**Source excerpt**:
▼▼▼

# Ok, lets try this in this forum



## Tailer'sFolks (Feb 27, 2007)

Elli is a real cute looking Girl! Good she is smart, training will go easier. Be consistent, take her out on a schedule...often. get her to do her business...no playing till everything is accomplished. Others will give you more advice.  Hi Elli!!


----------



## badfisherman (Mar 11, 2012)

Thank you, love to see the Mainers. She is a very beautiful young pup and we are learning the baby thing all over.


----------



## Megora (Jun 7, 2010)

> We take her outside several times an hour but she seldom goes.


Learn what times she has to go potty. First thing in the morning. After playing. After sleeping. 

Give it a command "go potty" and praise "Yes! Good potty" when she does.

It takes time before your timing gets better, but once it clicks, your dog will do fine.



> This morn I put her in her crate for the hour we would be in church and when we came back it looked like she had peed several times in her crate. I thought I read they wouldn't do that in their bedding area? I realize I will have to break old habbits and that she has only been here 24 hours but I'm asking for best approaches to handle this?


Dogs WILL pee on themselves if they have to go or if they are stressed enough.

Considering she just moved in with you and probably hasn't been crated before, she may have been freaking out. Or gotten stressed or worked up. And in which case, they have to go. 

I wouldn't punish her for that, but make sure the crate is a positive place for her. She should be able to handle staying home alone for an hour, but you have to get her settled in and feeling safe in that crate and feeling safe in your home.


----------



## Mom of Maizie (Nov 11, 2011)

Beautiful puppy!!! I second the idea of taking her out often... After eating, sleeping, playing especially. Make it all business, take her back inside if she doesn't do anything after a few minutes. Attach the command. Do a happy dance and reward her immediateLy if she pees or poos. If you keep a real routine with feeding, you'll probably begin to recognize her bathroom schedule. 

Best of luck with this and congrats on your beautiful girl!!!


----------



## badfisherman (Mar 11, 2012)

THanks folks, really appreciate. As far as the crate is concerned, she seemed to take to it right away but she does not like it when the gate is closed on it. I feel bad now because she was really liking sleeping in it until we gated her this morn, now she wont go in it. Not punishing her for me trying to figure her out, just trying to figure out the best way to settle her in and get her house broke. Thanks again guys.

▲▲▲

**Supplied material**:
▼▼▼

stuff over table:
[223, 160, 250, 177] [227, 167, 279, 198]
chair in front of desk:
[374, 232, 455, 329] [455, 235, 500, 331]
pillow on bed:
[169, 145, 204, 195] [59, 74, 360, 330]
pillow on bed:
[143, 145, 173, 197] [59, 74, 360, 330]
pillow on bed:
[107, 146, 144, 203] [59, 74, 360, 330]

▲▲▲
▼▼▼

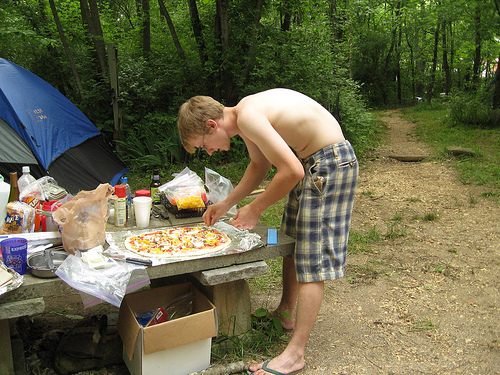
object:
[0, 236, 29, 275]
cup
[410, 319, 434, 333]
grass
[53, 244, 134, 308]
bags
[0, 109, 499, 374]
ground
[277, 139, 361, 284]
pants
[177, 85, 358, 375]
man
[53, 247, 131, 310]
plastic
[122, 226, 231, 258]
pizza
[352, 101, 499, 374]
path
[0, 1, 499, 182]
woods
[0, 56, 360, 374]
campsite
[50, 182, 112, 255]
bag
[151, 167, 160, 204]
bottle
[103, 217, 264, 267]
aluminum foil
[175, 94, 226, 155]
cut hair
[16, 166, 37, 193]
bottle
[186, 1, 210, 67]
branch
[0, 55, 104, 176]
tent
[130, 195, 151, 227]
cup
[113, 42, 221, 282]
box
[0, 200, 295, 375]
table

▲▲▲

**Tasks**:
a - Print the passage of the puppy housebreaking thread that starts with the words containing "Dogs WILL pee" and ends with "have to go.".
b - In the puppy housebreaking thread, what command does Megora suggest giving the dog?
c - Render this sentence from the puppy housebreaking thread in Spanish: "Dogs WILL pee on themselves if they have to go or if they are stressed enough."
The entries have no connection to the puppy housebreaking thread.

**Problem solutions**:
a -
Dogs WILL pee on themselves if they have to go or if they are stressed enough.

Considering she just moved in with you and probably hasn't been crated before, she may have been freaking out. Or gotten stressed or worked up. And in which case, they have to go.

b - "Go potty."

c - Los perros SÍ se orinan encima si tienen que hacer sus necesidades o si están lo bastante estresados.